Can you give some examples? I've never ran into problems due to this.
> don't use that attitude to suck oxygen out of the air. rust comes with its own baggage
Yeah, that's a totally fair argument. One nice aspect of the approach you're proposing is it'd give you the opportunity to explore more of the borrow checker design space. I'm convinced there's a giant forest of different ways we could do compile time memory safety. Rust has gone down one particular road in that forest. But there's probably loads of other options that nobody has tried yet. Some of them will probably be better than rust - but nobody has thought them through yet.
I wish you luck in your project! If you land somewhere interesting, I hope you write it up.
If it's doing a drop in the hot loop that may be an unexpected performance regression that could be carefully lifted.

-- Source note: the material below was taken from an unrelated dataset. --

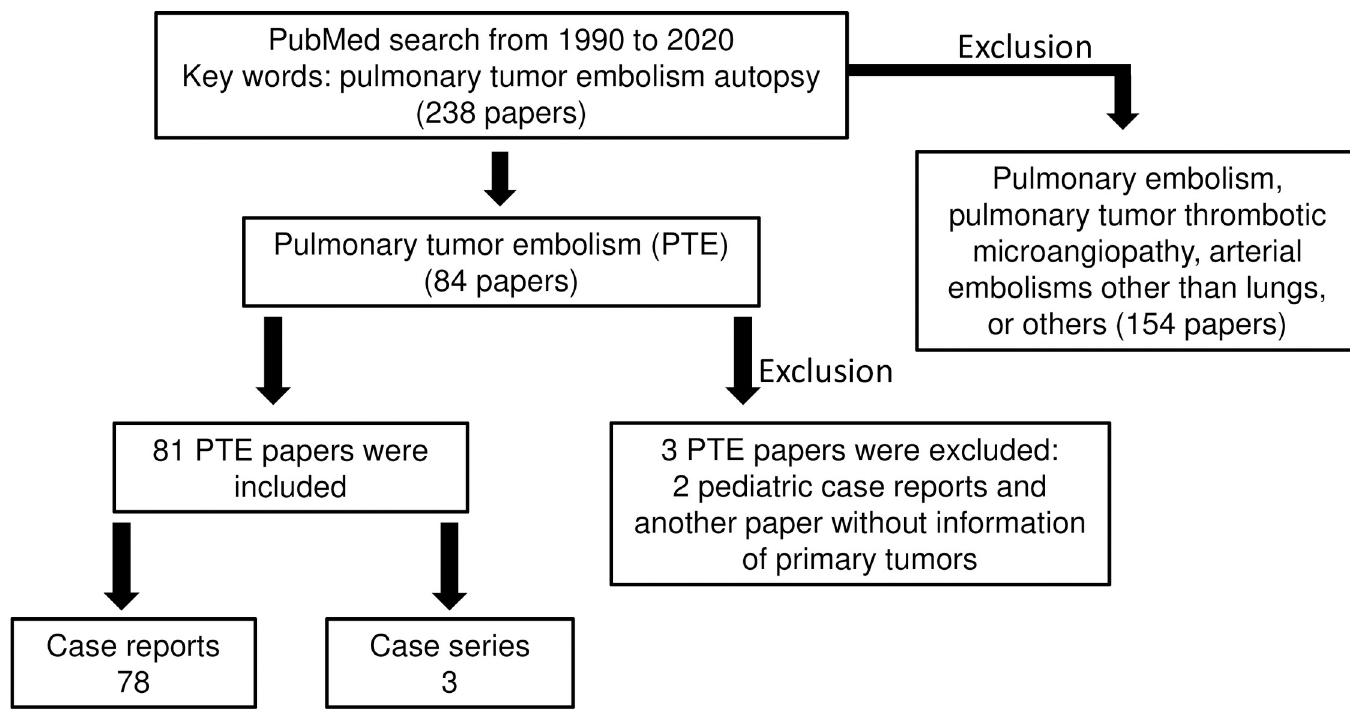
Fig 4. Flowchart of the literature review from 1990 to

thank you. Unfortunately in the last few weeks i've been too busy with my startup to put as much work into it. We'll see =D
Yeah, I've heard of people being surprised that when they make massive collections of Box'ed entries, then get surprised that it takes a long time to Drop the whole thing. But this would be the same in C or Zig too. Malloc and free are really complex functions. Reducing heap allocations is an essential tool for optimisation.
The solution to this "unexpected performance regression" in rust is the same as it is in C, C++ and Zig: Stop heap allocating so much. Use primitive types, SSO types (SmartString and friends in rust) or memory arenas. Drop isn't the problem.
Zig is still under development and beta. Stability, crashes, and leaks should not be surprising, and even expected. To stick with a beta language, usually companies and developers are philosophically and/or financially aligned with the language. An example is JangaFX and Odin, where they not only have committed to using the language (despite being beta) in their products, but have directly hired GingerBill.
Team Bun appears to have "alignment and relationship issues" with Zig, to the point they have decided to extensively explore their options. Now Bun is rewritten in Rust. They are seeing if Rust solves their requirements. As with any relationship, if one ignores or takes a partner for granted, don't be surprised if they want a divorce or jump to someone else.
This maneuver was arguably obfuscated by the anti-LLM stance and finger pointing at Microsoft, but nevertheless, many still have noticed. Zig, for a long time, had been falling behind and doing poorly on their open to close ratio for resolving issues. It should be embarrassing to leave so many issues open.
Even if not accepting new GitHub issues, they have demonstrated an inability to resolve existing issues, except at an extremely slow pace. Considering there are just about no new issues on their GitHub repo, it is understandable if there are those that find the pace to close and amount of issues unacceptable or questionable, in addition to the clearly bad open to close ratio.